Slecht vooruitzicht voor Limburg
Limburg telt naar verhouding het minste aantal opvolgers. Van de 1.842 landbouwbedrijven met een bedrijfshoofd van 55 jaar of ouder is er bij 1.211 bedrijven geen opvolger. Noord-Brabant staat op een tweede plek. Daar hebben 2.996 van de 4.689 bedrijven geen opvolger klaarstaan. Zeeland doet het relatief goed met 53,2 procent en hoeft alleen Flevoland en Friesland voor zich te dulden als het gaat om het aantal opvolgers.
Maatschappelijk draagvlak
Van Son wijt het gebrek aan opvolging deels aan het ontbreken van toekomstperspectief en het afkalvende maatschappelijk draagvlak. ‘Dat laatste geldt vooral voor de intensieve veehouderijsectoren. Het is lastig om jongeren enthousiast te krijgen en dus ook niet meer zo vanzelfsprekend dat het oudste kind de boerderij overneemt.’
Ook Van Son vindt het een zorgelijke ontwikkeling. ‘Het gaat niet alleen om voedselproductie, ook de leefbaarheid van het platteland staat op het spel. De beleidsbepalers moeten zich afvragen of ze wel op de goede weg zitten. Vooral de jonge generatie moet een langetermijnperspectief hebben met een realistische stip op de horizon. Het beleid is nu veel te wisselvallig.’
Oplossingen en toekomstperspectief
ZLTO werkt hard om het toekomstperspectief voor boeren te verbeteren, zegt Van Son. ‘Onze lobby is erop gericht om boeren voldoende ruimte te geven om te ondernemen. Je ziet nu veel opkoopregelingen, dat is voor de toekomst van de sector niet goed. Je kunt de problemen beter oplossen door innovatie te stimuleren, zodat de sector toekomstbestendig wordt.’
Maatschappelijk draagvlak
Wat maatschappelijk draagvlak betreft is Van Son optimistisch. ‘We communiceren tegenwoordig veel vanuit de sector. We laten steeds beter zien waar we als agrarische sector voor staan en wat we kunnen betekenen. Met deze coronacrisis merk je al dat burgers meer rechtstreeks bij de boer kopen en dat de waardering voor voedsel hoger is. Daar moeten we op voortborduren.’
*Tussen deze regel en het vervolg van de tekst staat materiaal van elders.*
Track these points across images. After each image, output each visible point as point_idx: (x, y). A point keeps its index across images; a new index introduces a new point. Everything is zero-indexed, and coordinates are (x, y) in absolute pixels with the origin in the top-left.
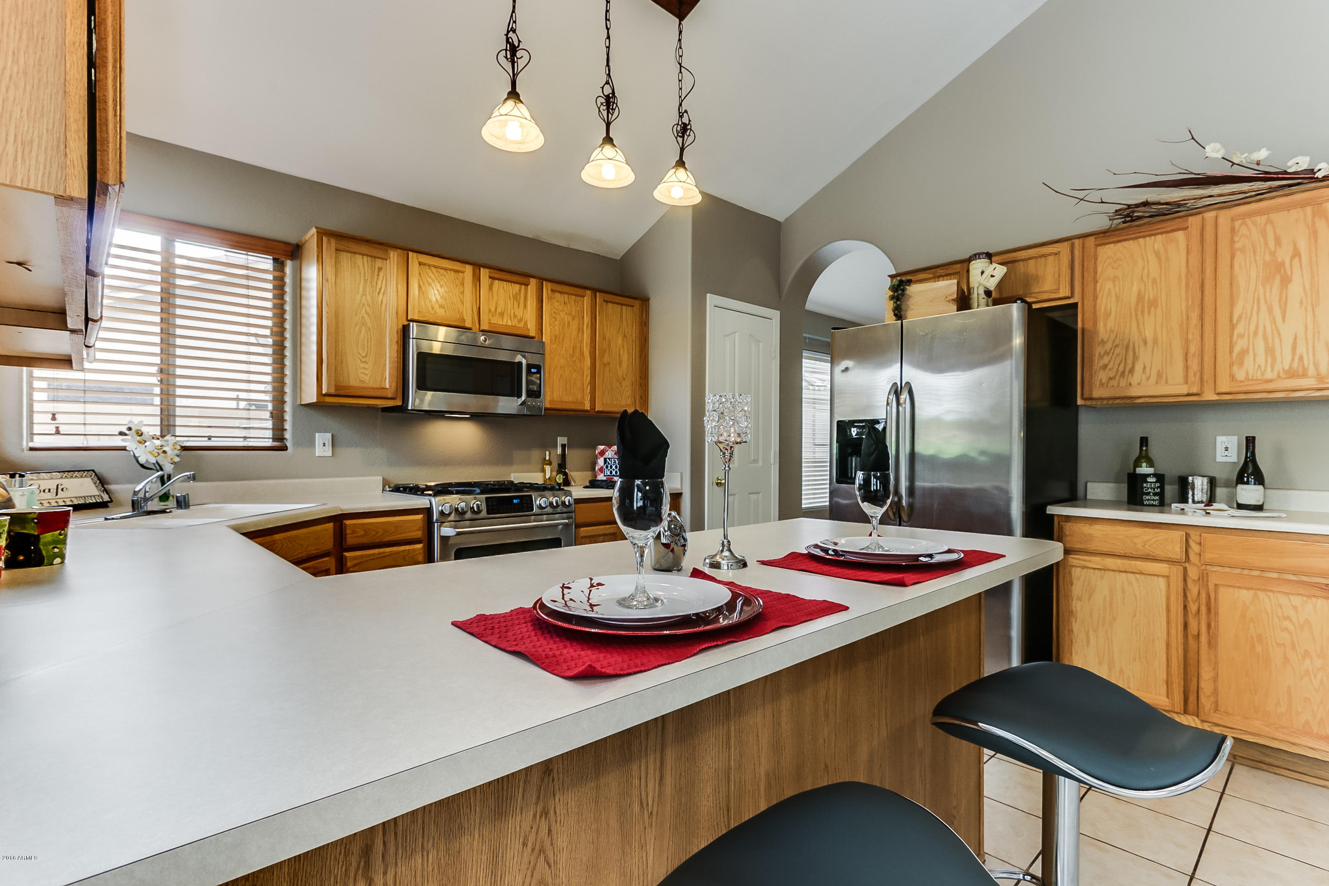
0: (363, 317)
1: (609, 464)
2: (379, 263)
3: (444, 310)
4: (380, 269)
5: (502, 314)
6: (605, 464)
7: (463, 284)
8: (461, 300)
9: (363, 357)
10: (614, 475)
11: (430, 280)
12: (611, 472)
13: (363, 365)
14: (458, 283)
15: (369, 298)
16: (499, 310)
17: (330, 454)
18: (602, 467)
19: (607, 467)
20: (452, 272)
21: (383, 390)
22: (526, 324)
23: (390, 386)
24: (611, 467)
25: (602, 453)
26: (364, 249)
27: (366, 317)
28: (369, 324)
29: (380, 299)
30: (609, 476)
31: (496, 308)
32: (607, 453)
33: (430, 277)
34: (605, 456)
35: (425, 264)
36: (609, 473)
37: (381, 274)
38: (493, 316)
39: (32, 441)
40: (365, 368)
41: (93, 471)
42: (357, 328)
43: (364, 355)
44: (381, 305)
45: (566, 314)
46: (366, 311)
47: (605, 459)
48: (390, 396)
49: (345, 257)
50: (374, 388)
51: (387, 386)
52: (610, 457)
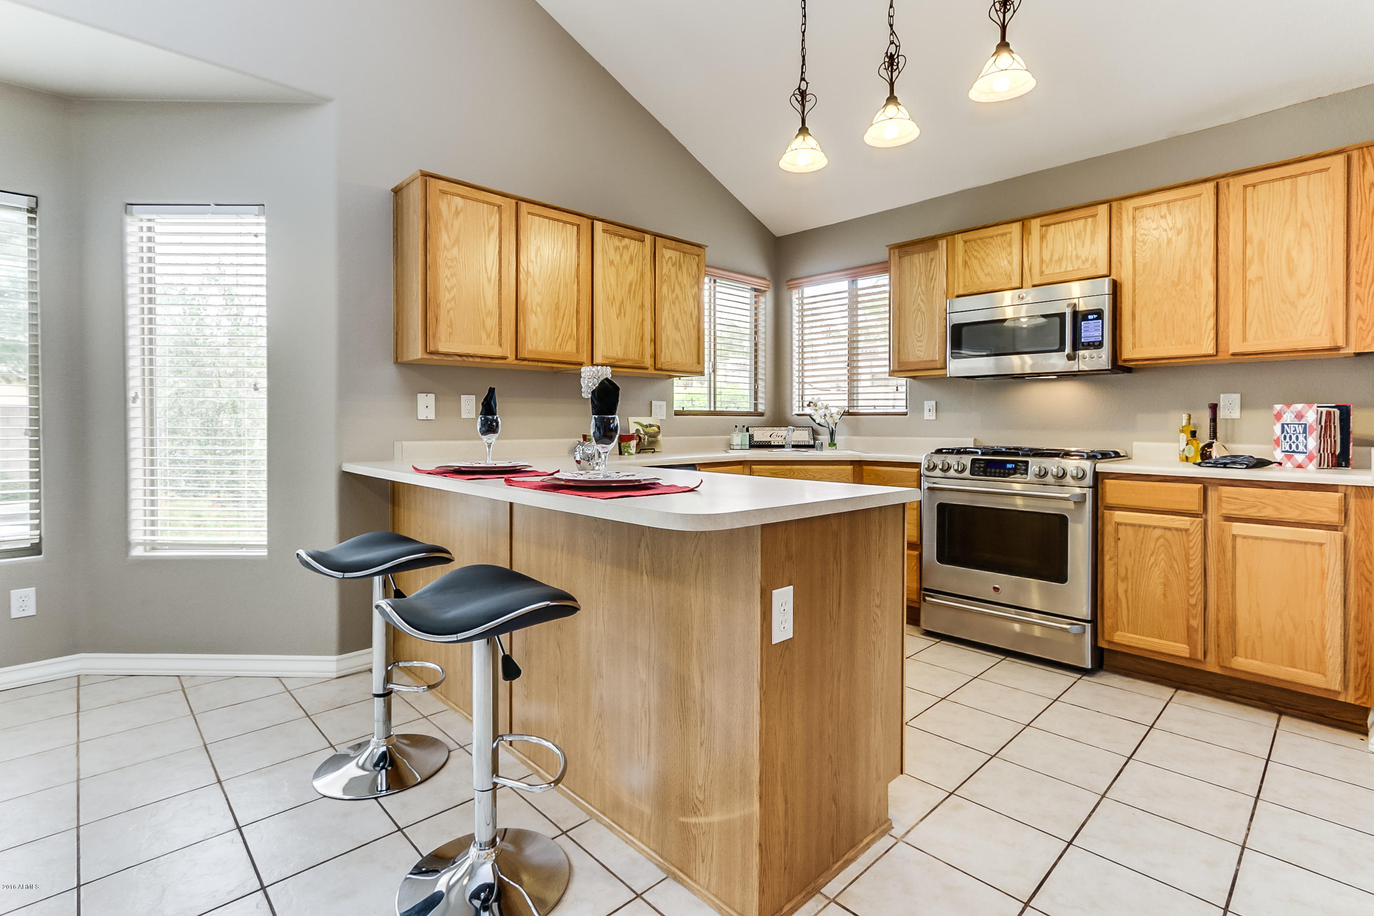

Enthousiaste jonge ondernemers
‘Daarnaast zie ik om me heen veel enthousiaste jonge ondernemers die er zin in hebben en trots zijn op hun beroep. Jongerenorganisaties als BAJK en initiatieven als Trotse Jonge Boeren proberen op hun eigen manier te laten zien hoe waardevol de agrarische sector is. Bij ZLTO proberen we dat te faciliteren en de jeugd te betrekken bij wat we doen.